In the Northern hemisphere where winters are long and bitterly cold, it is a common practice for beekeepers to remove queen excluders. This allows the bees to cluster tightly around the honey stores in the top of the hive where they can consume honey and generate heat.
If the queen excluder were left in place, the queen would be unable to move up with the cluster, and she would die.
Clustering is a survival mechanism that has allowed bees to survive the millions of years.
There would be very few locations in Australia where removal of the excluder is required for winter survival.
Australian beekeepers commonly reduce hives to a brood box and a honey super which is ample for winter survival. It is common for brood to be present in the colony all year round however brood rearing is minimal in icy areas.
Beehives that are not strong enough to cover a brood box and a honey super are frequently reduced to the brood box only.
Queen excluders are frequently blamed when bees don’t immediately start to draw new frames of foundation placed on top of an excluder.
If your colony is not strong enough & there is no nectar flow they won’t work the new frames. It’s that simple.
Make sure that you put a new honey super onto a brood box that is full of bees with all of the frames drawn out.
You must also ensure that there is a nectar flow.
Bees won’t expand when they don’t have pollen and nectar resources to support them.
Another smart beekeeper’s trick is to remove a couple of frames of honey or brood from the brood box and replace them with frames of foundation from the new honey super.
The brood is placed above the queen excluder in the honey super. Bees will move through the excluder to cover the brood frames and start working the new frames.
The owner of Mt. Coramba Apiculture, Glenn Locke, has had the beekeeping urge since the early 1980’s as a 14-year-old teenager.
The Warwick (QLD) high school agriculture department had a few beehives and beekeeping was taught as a subject. Glenn’s agriculture teacher Jim Caird let him have a nucleus hive, and the addiction started.
The move to the mid-north coast of NSW and particularly the beautiful Orara Valley means that Glenn now has the space to commence beekeeping again. Glenn has managed beehives in the Orara Valley since 2009.
We supply high quality local, raw honey.
Do you have questions about Queen excluders?
Leave a comment below or Contact us.
thanks for another very informative article MCA 🙏🐝
Thanks Rod
Glenn Locke
Get an exclusive discount on the biggest innovation in beekeeping for over 150 years.
Use the link below to get 10% off Flow Hives, Supers & Flow Frames.
https://mbsy.co/lVWqG
Another good one Glen. Congratulations.
Thanks Allan.
Glenn Locke
Get an exclusive discount on the biggest innovation in beekeeping for over 150 years.

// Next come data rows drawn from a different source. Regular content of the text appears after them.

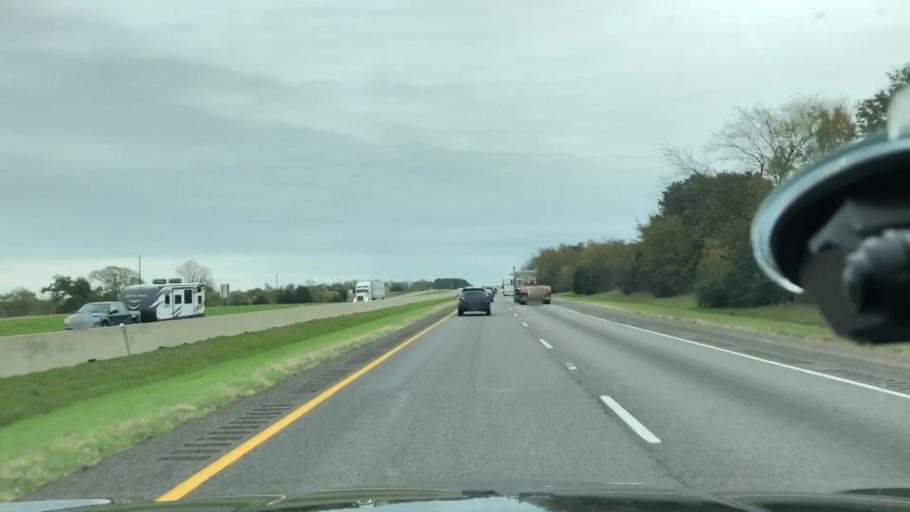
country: US
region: Texas
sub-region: Franklin County
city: Mount Vernon
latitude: 33.1672
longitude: -95.3458
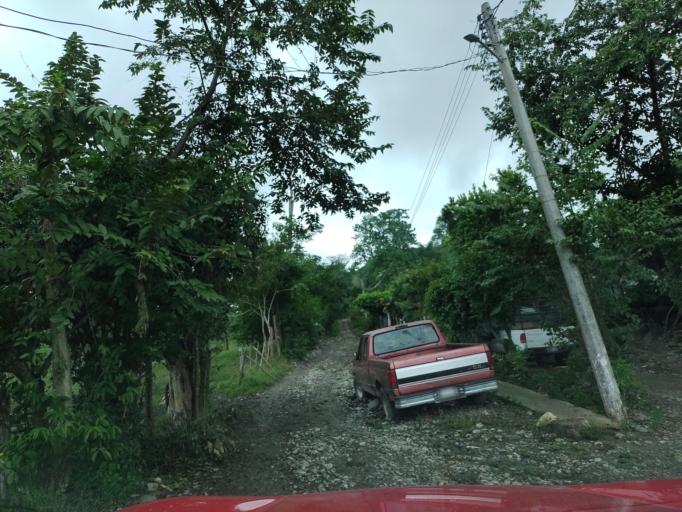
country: MX
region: Puebla
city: Espinal
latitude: 20.2614
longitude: -97.3750
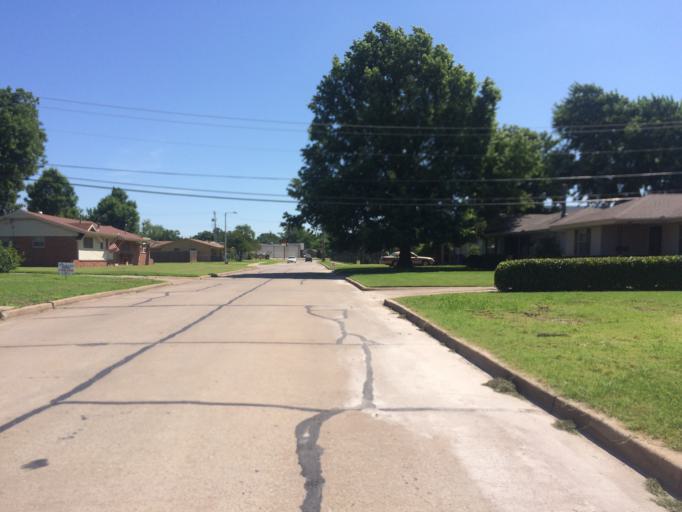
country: US
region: Oklahoma
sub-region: Cleveland County
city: Norman
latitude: 35.2269
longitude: -97.4613
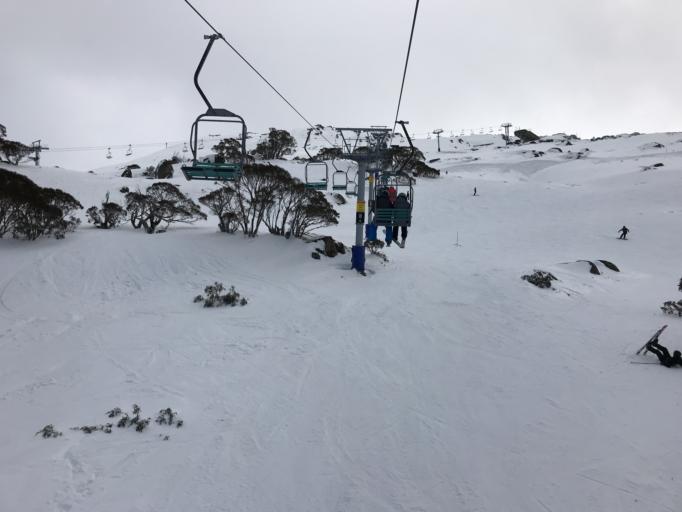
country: AU
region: New South Wales
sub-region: Snowy River
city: Jindabyne
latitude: -36.4005
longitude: 148.3977
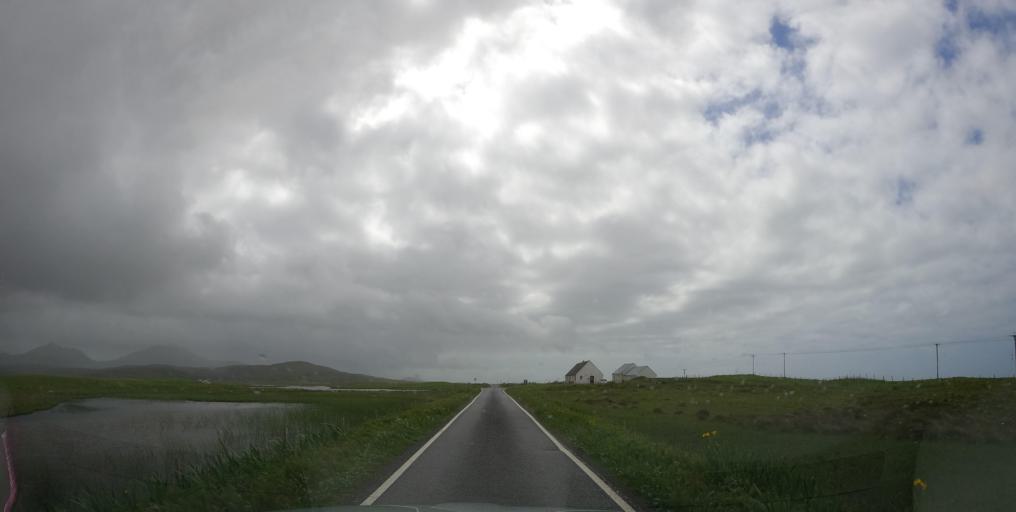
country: GB
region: Scotland
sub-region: Eilean Siar
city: Isle of South Uist
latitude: 57.3222
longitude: -7.3683
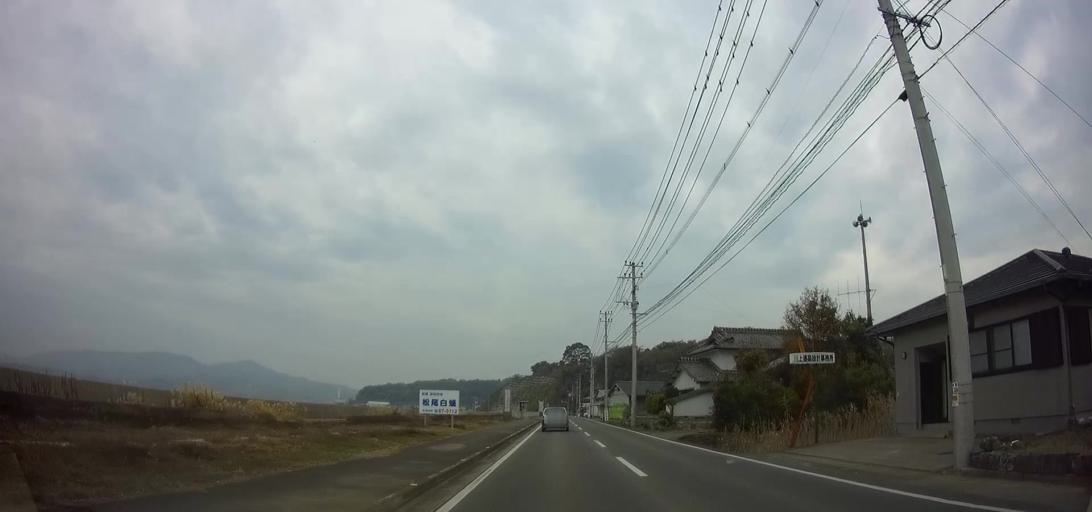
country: JP
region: Nagasaki
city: Shimabara
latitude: 32.6534
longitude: 130.2796
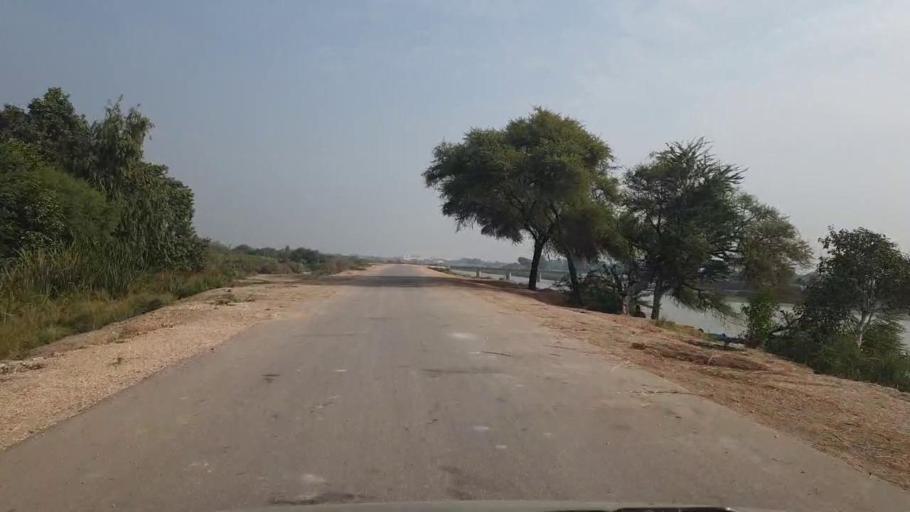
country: PK
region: Sindh
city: Tando Muhammad Khan
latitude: 25.1290
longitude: 68.5182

Use the link below to get 10% off Flow Hives, Supers & Flow Frames.
https://mbsy.co/lVWqG
Simply explained , great article,always learning
Also good to be able to post a comment without having to write a book(details)
Cheers
Thanks Glen
Thanks Wayne, Pleased you enjoyed the read. Best wishes, Glenn Locke
Hi what about galvanized steel versus stainless steel queen excluder?

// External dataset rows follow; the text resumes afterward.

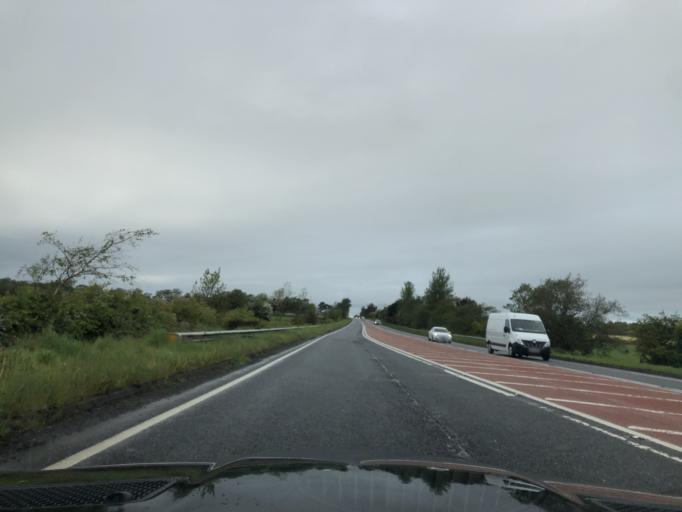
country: GB
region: Northern Ireland
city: Dunloy
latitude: 55.0322
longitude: -6.4010
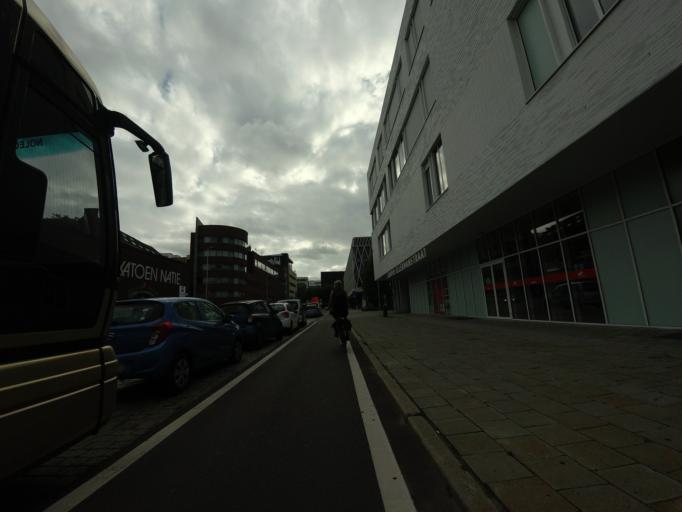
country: BE
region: Flanders
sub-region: Provincie Antwerpen
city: Antwerpen
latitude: 51.2299
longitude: 4.4161
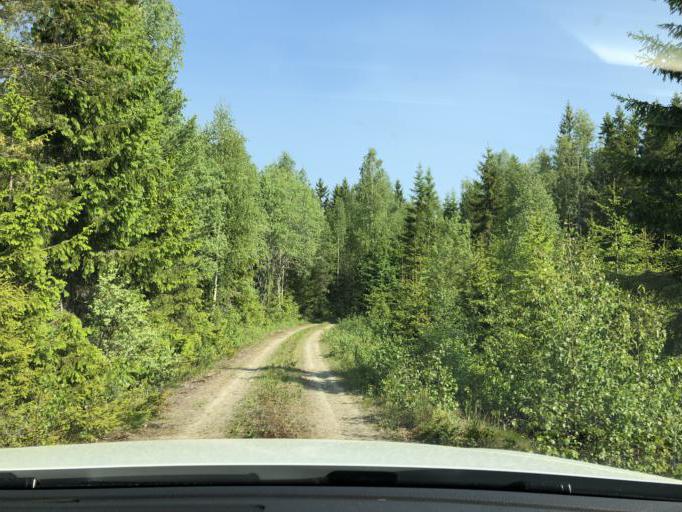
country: SE
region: Dalarna
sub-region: Avesta Kommun
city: Horndal
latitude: 60.2187
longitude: 16.5174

Hello Duncan, Thanks for reading my article & commenting. I really doubt that it makes the slightest bit of difference in the big scheme of things. Best wishes, Glenn Locke
Hi, I have a mixture of plastic and metal excluders, and I find that they both work equally well. However I find that the metal ones are much easier to clean at the end of the season than the plastic ones.
I do have a question. What do you think of removing the excluder, when you remove the queen, as part of your swarm control? A new virgin queen will take 30 days to start laying, a lot of honey can be stored in that time.

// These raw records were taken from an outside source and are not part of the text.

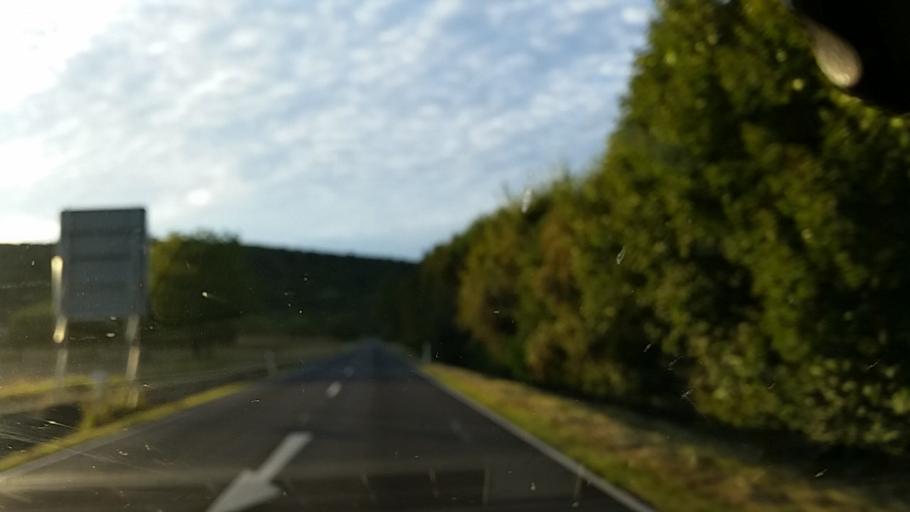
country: DE
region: Bavaria
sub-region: Regierungsbezirk Unterfranken
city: Zellingen
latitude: 49.9040
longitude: 9.8071
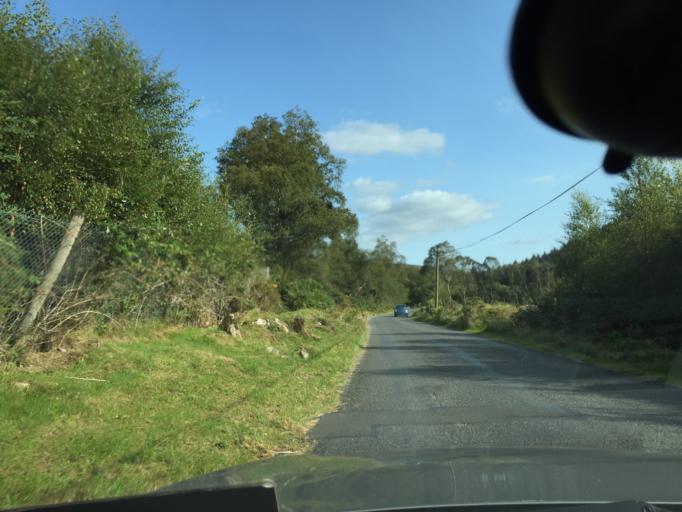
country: IE
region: Leinster
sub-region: Wicklow
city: Rathdrum
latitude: 53.0349
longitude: -6.3192
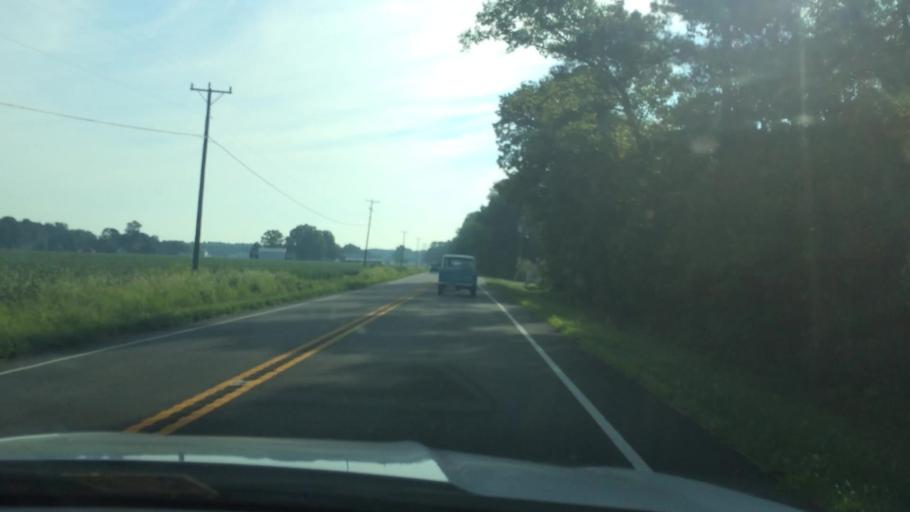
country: US
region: Virginia
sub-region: Middlesex County
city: Deltaville
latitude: 37.4914
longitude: -76.4243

Hello John, Thanks for reading my article & commenting. I don’t do swarm control that way so I couldn’t really say one way or the other. Thanks Glenn Locke.
inspected my 2 hives yesterday ,no honey , the Queen excluder was 60% blocked with dead bees , inspected 3 weeks ago ,same thing , could there be a problem with the excluder size , colony is weak ,queens ok ,not a lot of brood , no disease .
Hello Dave, your problem is not with the queen excluder. Can I suggest that you find a beekeeper who is experienced to assist you. Best wishes, Glenn Locke.